Hi-Vis Women the way forward for building, construction
As we approach International Women’s Day, it’s timely to reflect on the progress women have made in professions that were seen largely as the domain of men — law, medicine, engineering and architecture to name a few.
But there’s still so much to be done with women under-represented in many workplaces, particularly in building and construction.
As a practising architect, I spend plenty of time around building sites (large and small), and one of the perennial disappointments is the lack of women.
According to the Federal Government’s Workplace Gender Equality Agency, women still make up less than 12 per cent of the construction workforce, which means the industry ranks last on the gender-equality ladder when comparing equal workforce composition.
Women are under-represented throughout the industry and often face social, cultural and structural barriers to participation.
This has led to a lack of female leadership and role models within the industry.
Thankfully, there are some prominent people in the Perth business community who are attempting to redress the imbalance in innovative and inspiring ways.
During my time as president of the Institute of Architects, I was fortunate to meet the amazing women behind Hi-Vis Women, a collaboration between the Chamber of Commerce and Industry WA, Curtin University and Buildcraft WA — an award-winning Perth-based building company with an all-female ownership team led by the fantastic Linda Hamilton and Pauline England.
Hi-Vis Women is an independent advocacy organisation dedicated to “demolishing inequality in the building and construction industry”, by promoting greater female participation in all aspects of the construction industry.
Since its inception in 2017, it has worked hard to raise awareness of the possible career pathways into the industry and to ensure that these are attainable for young women.
Now Hi-Vis Women is set to take its advocacy to another more practical level, with a series of ambitious building projects planned across Perth and regional areas.
These projects will be completed by all-female teams of tradies, with a focus on providing work opportunities to young women aged from 15 to 25 from at-risk environments, including those from lower socio-economic backgrounds and those dealing with behavioural issues.
The young women involved will be mentored and provided with on-the-job training, skills development and support to pursue careers in the building and construction industry.
The selected building projects will also be aimed at meeting specific areas of community need across metropolitan and regional areas of WA.

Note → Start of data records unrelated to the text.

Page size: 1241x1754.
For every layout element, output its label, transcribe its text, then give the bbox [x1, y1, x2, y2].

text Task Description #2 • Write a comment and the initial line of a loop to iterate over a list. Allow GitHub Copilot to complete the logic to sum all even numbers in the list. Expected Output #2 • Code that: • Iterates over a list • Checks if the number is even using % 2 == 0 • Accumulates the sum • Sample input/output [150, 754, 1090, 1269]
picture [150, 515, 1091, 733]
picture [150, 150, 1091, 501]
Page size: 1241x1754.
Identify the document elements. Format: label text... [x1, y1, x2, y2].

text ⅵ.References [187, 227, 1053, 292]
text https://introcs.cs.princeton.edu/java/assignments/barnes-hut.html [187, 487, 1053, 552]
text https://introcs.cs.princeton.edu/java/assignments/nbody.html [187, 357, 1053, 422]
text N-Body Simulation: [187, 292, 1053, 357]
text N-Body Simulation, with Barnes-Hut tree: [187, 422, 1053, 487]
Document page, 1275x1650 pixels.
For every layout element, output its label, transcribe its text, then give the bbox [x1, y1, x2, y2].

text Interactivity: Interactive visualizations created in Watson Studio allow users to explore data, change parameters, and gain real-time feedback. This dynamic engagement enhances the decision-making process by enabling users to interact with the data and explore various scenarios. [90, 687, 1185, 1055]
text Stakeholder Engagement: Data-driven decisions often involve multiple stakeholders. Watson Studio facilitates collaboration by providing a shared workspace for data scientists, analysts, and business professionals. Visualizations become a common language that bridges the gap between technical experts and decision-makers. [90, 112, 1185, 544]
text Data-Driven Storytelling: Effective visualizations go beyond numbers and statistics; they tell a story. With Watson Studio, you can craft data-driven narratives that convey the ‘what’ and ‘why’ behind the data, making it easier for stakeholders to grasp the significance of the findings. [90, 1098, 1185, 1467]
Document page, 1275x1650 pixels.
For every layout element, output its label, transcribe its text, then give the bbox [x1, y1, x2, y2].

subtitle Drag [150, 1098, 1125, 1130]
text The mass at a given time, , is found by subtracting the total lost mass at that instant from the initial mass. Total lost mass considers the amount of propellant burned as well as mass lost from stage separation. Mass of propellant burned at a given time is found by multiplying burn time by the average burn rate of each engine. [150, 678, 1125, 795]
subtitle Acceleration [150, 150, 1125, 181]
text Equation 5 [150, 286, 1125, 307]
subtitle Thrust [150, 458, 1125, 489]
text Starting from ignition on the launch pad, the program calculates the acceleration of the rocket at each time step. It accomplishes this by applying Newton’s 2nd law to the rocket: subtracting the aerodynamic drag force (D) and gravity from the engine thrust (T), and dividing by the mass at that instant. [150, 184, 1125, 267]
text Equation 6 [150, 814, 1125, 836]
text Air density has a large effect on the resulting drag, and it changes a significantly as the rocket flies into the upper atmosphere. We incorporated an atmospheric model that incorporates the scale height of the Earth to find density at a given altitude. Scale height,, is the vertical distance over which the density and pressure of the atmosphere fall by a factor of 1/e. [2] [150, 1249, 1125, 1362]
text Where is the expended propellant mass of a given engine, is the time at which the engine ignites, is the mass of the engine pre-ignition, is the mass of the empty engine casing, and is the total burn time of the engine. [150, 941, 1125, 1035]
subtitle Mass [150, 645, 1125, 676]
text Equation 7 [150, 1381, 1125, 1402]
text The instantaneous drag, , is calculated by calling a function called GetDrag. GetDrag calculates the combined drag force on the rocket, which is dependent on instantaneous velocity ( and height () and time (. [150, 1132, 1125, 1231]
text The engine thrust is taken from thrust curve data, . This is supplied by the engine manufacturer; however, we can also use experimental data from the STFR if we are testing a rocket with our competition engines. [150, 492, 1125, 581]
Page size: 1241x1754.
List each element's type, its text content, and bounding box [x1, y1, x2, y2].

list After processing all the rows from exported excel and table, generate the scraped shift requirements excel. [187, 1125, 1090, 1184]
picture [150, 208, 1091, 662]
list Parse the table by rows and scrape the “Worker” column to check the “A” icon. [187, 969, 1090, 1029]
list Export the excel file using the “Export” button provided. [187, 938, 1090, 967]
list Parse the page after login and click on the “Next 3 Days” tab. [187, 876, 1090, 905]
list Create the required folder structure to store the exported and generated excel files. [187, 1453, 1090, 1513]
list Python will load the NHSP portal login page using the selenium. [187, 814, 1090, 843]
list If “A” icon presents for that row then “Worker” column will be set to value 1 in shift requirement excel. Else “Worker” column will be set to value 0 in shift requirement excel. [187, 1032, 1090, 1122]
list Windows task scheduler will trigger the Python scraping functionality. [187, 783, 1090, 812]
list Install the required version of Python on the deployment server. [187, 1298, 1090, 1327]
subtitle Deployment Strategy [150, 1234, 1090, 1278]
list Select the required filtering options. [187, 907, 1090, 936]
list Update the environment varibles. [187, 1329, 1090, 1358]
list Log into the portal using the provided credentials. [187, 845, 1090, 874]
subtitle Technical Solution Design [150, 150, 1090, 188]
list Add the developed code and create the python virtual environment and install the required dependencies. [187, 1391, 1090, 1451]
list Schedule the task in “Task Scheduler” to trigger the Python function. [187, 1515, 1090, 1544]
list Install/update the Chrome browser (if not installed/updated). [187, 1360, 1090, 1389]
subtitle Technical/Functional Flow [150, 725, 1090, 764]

So, in addition to generating career opportunities for at-risk women, WA communities will get much-needed facilities, generating a positive social impact on two fronts.
In the coming months, Hi-Vis Women will be looking for support and assistance from industry and interested community members to join their network and spread the word.
A series of fundraising and networking events are also planned throughout the year to allow these all-female building projects to proceed.
What better time to get involved in this important work than in the lead-up to International Women’s Day?